Is there a good existing example to show a better way to avoid these
hard-coded constants that describe/define the file format?

> + if (hash_version != MIDX_HASH_VERSION) {
> + error(_("hash version %u does not match"), hash_version);
> + goto cleanup_fail;
> + }
> + m->hash_len = MIDX_HASH_LEN;
> +
> + m->num_chunks = *(m->data + 6);

By the way, this mixture of m->data[4] and *(m->data + 6) is even
worse.  You could do get_be32(&8[m->data]) if you want to irritate
readers even more ;-)

> + m->num_packs = get_be32(m->data + 8);
> +
> + return m;
> +
> +cleanup_fail:
> + FREE_AND_NULL(m);
> + FREE_AND_NULL(midx_name);
> + munmap(midx_map, midx_size);
> + close(fd);
> + return NULL;
> +}
> +


> diff --git a/t/t5319-multi-pack-index.sh b/t/t5319-multi-pack-index.sh
> index 8622a7cdce..0372704c96 100755
> --- a/t/t5319-multi-pack-index.sh
> +++ b/t/t5319-multi-pack-index.sh
> @@ -3,9 +3,19 @@
>  test_description='multi-pack-indexes'
>  . ./test-lib.sh
>  
> +midx_read_expect() {

"midx_read_expect () {", i.e. SP on both sides of (), please.

> + cat >expect <<- EOF

"<<-\EOF", i.e. make it easy for readers to spot that there is no
funny substitutions happening in the here-doc body.

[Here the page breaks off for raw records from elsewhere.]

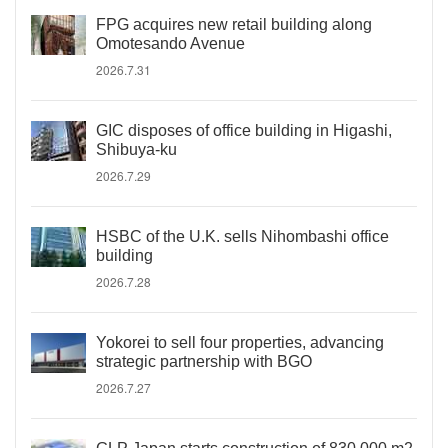
FPG acquires new retail building along
Omotesando Avenue
2026.7.31
GIC disposes of office building in Higashi,
Shibuya-ku
2026.7.29
HSBC of the U.K. sells Nihombashi office
building
2026.7.28
Yokorei to sell four properties, advancing
strategic partnership with BGO
2026.7.27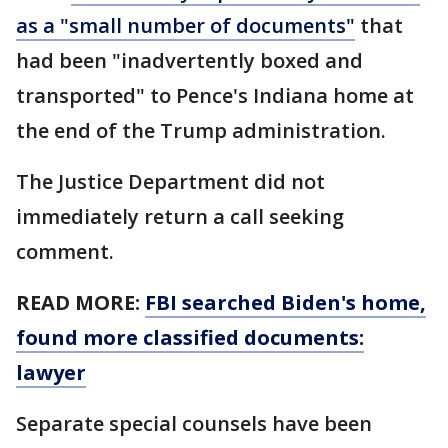
as a "small number of documents"
that
had been "inadvertently boxed and
transported" to Pence's Indiana home at
the end of the Trump administration.
The Justice Department did not
immediately return a call seeking
comment.
READ MORE:
FBI searched Biden's home,
found more classified documents:
lawyer
Separate special counsels have been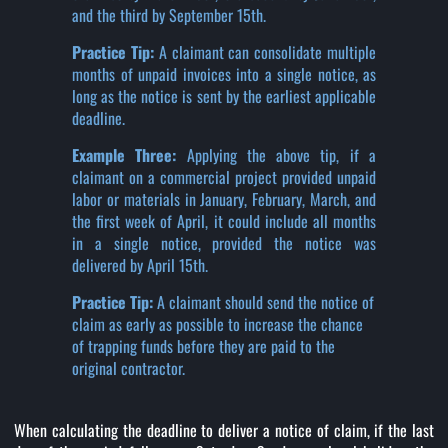
and the third by September 15th.
Practice Tip:
A claimant can consolidate multiple
months of unpaid invoices into a single notice, as
long as the notice is sent by the earliest applicable
deadline.
Example Three:
Applying the above tip, if a
claimant on a commercial project provided unpaid
labor or materials in January, February, March, and
the first week of April, it could include all months
in a single notice, provided the notice was
delivered by April 15th.
Practice Tip:
A claimant should send the notice of
claim as early as possible to increase the chance
of trapping funds before they are paid to the
original contractor.
When calculating the deadline to deliver a notice of claim, if the last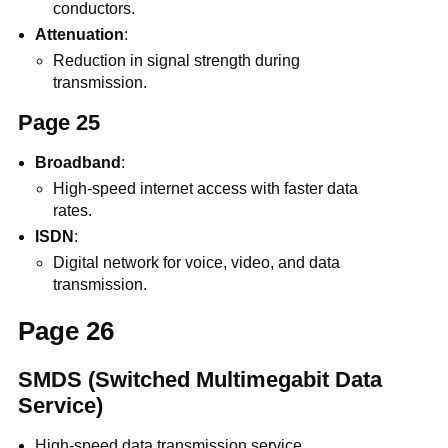
conductors.
Attenuation
:
Reduction in signal strength during
transmission.
Page 25
Broadband
:
High-speed internet access with faster data
rates.
ISDN
:
Digital network for voice, video, and data
transmission.
Page 26
SMDS (Switched Multimegabit Data
Service)
High-speed data transmission service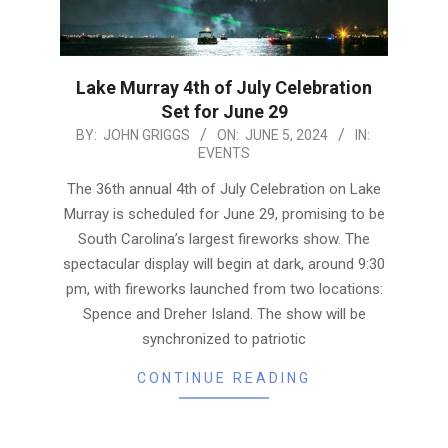
Lake Murray 4th of July Celebration
Set for June 29
2024-
BY:
JOHN GRIGGS
ON:
JUNE 5, 2024
IN:
EVENTS
06-
05
The 36th annual 4th of July Celebration on Lake
Murray is scheduled for June 29, promising to be
South Carolina’s largest fireworks show. The
spectacular display will begin at dark, around 9:30
pm, with fireworks launched from two locations:
Spence and Dreher Island. The show will be
synchronized to patriotic
CONTINUE READING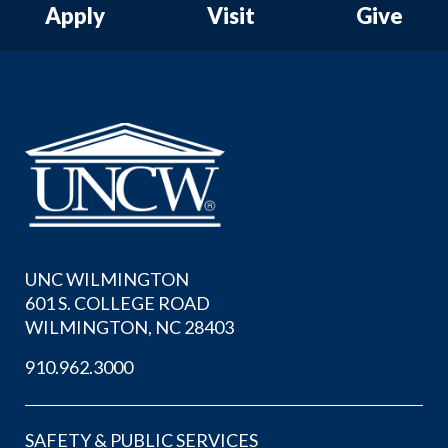
Apply
Visit
Give
UNC WILMINGTON
601 S. COLLEGE ROAD
WILMINGTON, NC 28403
910.962.3000
SAFETY & PUBLIC SERVICES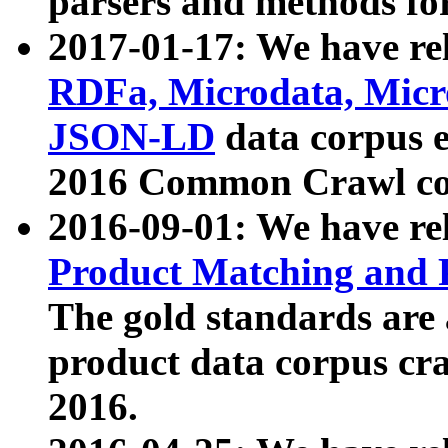
parsers and methods for
2017-01-17: We have rel
RDFa, Microdata, Mic
JSON-LD
data corpus e
2016 Common Crawl co
2016-09-01: We have re
Product Matching and P
The gold standards are
product data corpus craw
2016.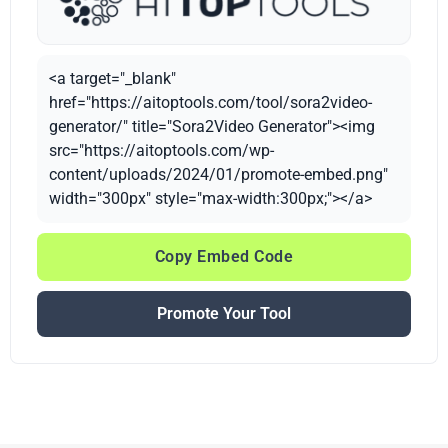
<a target="_blank"
href="https://aitoptools.com/tool/sora2video-
generator/" title="Sora2Video Generator"><img
src="https://aitoptools.com/wp-
content/uploads/2024/01/promote-embed.png"
width="300px" style="max-width:300px;"></a>
Copy Embed Code
Promote Your Tool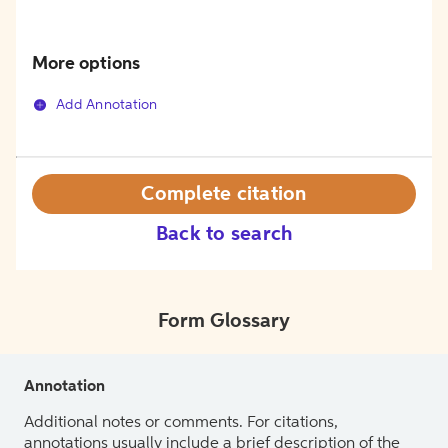
More options
Add Annotation
Complete citation
Back to search
Form Glossary
Annotation
Additional notes or comments. For citations,
annotations usually include a brief description of the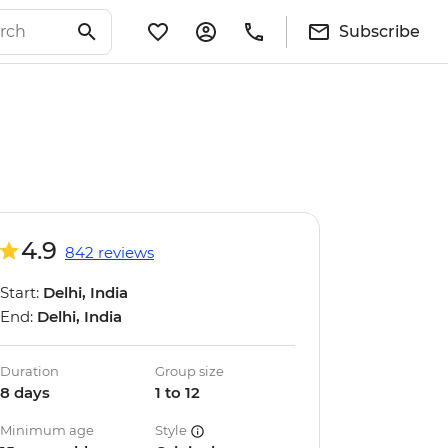
Subscribe
4.9
842 reviews
Start:
Delhi, India
End:
Delhi, India
Duration
Group size
8 days
1 to 12
Minimum age
Style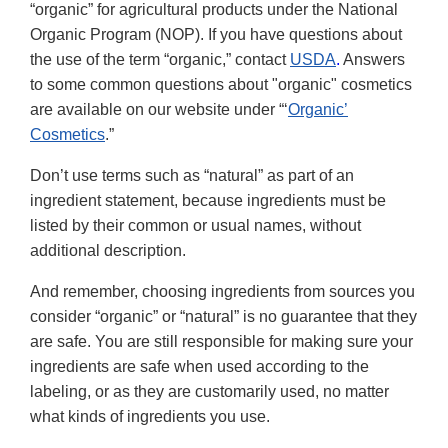
“organic” for agricultural products under the National
Organic Program (NOP). If you have questions about
the use of the term “organic,” contact
USDA
.
Answers
to some common questions about "organic" cosmetics
are available on our website under “‘
Organic’
Cosmetics
.”
Don’t use terms such as “natural” as part of an
ingredient statement, because ingredients must be
listed by their common or usual names, without
additional description.
And remember, choosing ingredients from sources you
consider “organic” or “natural” is no guarantee that they
are safe. You are still responsible for making sure your
ingredients are safe when used according to the
labeling, or as they are customarily used, no matter
what kinds of ingredients you use.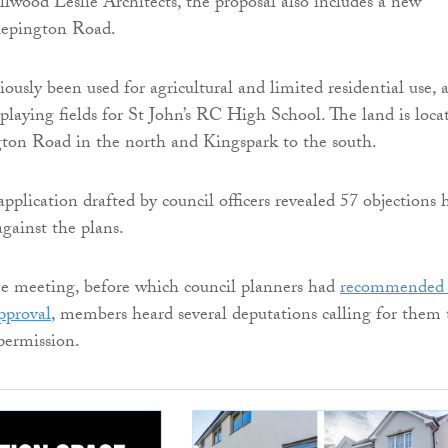
wood Leslie Architects, the proposal also includes a new
lepington Road.
iously been used for agricultural and limited residential use, 
 playing fields for St John’s RC High School. The land is loca
ton Road in the north and Kingspark to the south.
pplication drafted by council officers revealed 57 objections 
gainst the plans.
e meeting, before which council planners had
recommended 
approval
, members heard several deputations calling for them 
permission.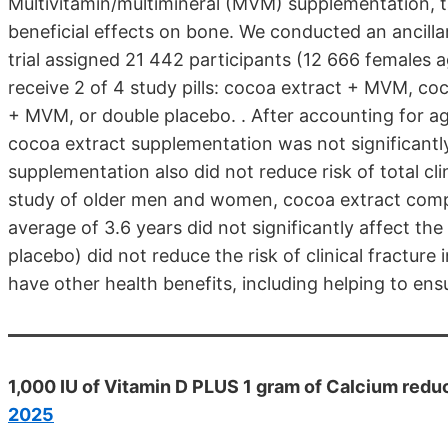
Multivitamin/multimineral (MVM) supplementation, 
beneficial effects on bone. We conducted an ancill
trial assigned 21 442 participants (12 666 females
receive 2 of 4 study pills: cocoa extract + MVM, c
+ MVM, or double placebo. . After accounting for ag
cocoa extract supplementation was not significantly
supplementation also did not reduce risk of total clin
study of older men and women, cocoa extract comp
average of 3.6 years did not significantly affect the
placebo) did not reduce the risk of clinical fractu
have other health benefits, including helping to en
1,000 IU of Vitamin D PLUS 1 gram of Calcium reduc
2025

> + header: 4d494458 1 0 0
> + object_dir: .
> + EOF
> + test-tool read-midx . >actual &&
> + test_cmp expect actual
> +}
> +
>  test_expect_success 'write midx with no packs' '
>   git multi-pack-index --object-dir=. write &&
> - test_path_is_file pack/multi-pack-index
> + test_path_is_file pack/multi-pack-index &&
> + midx_read_expect
>  '
>  
>  test_done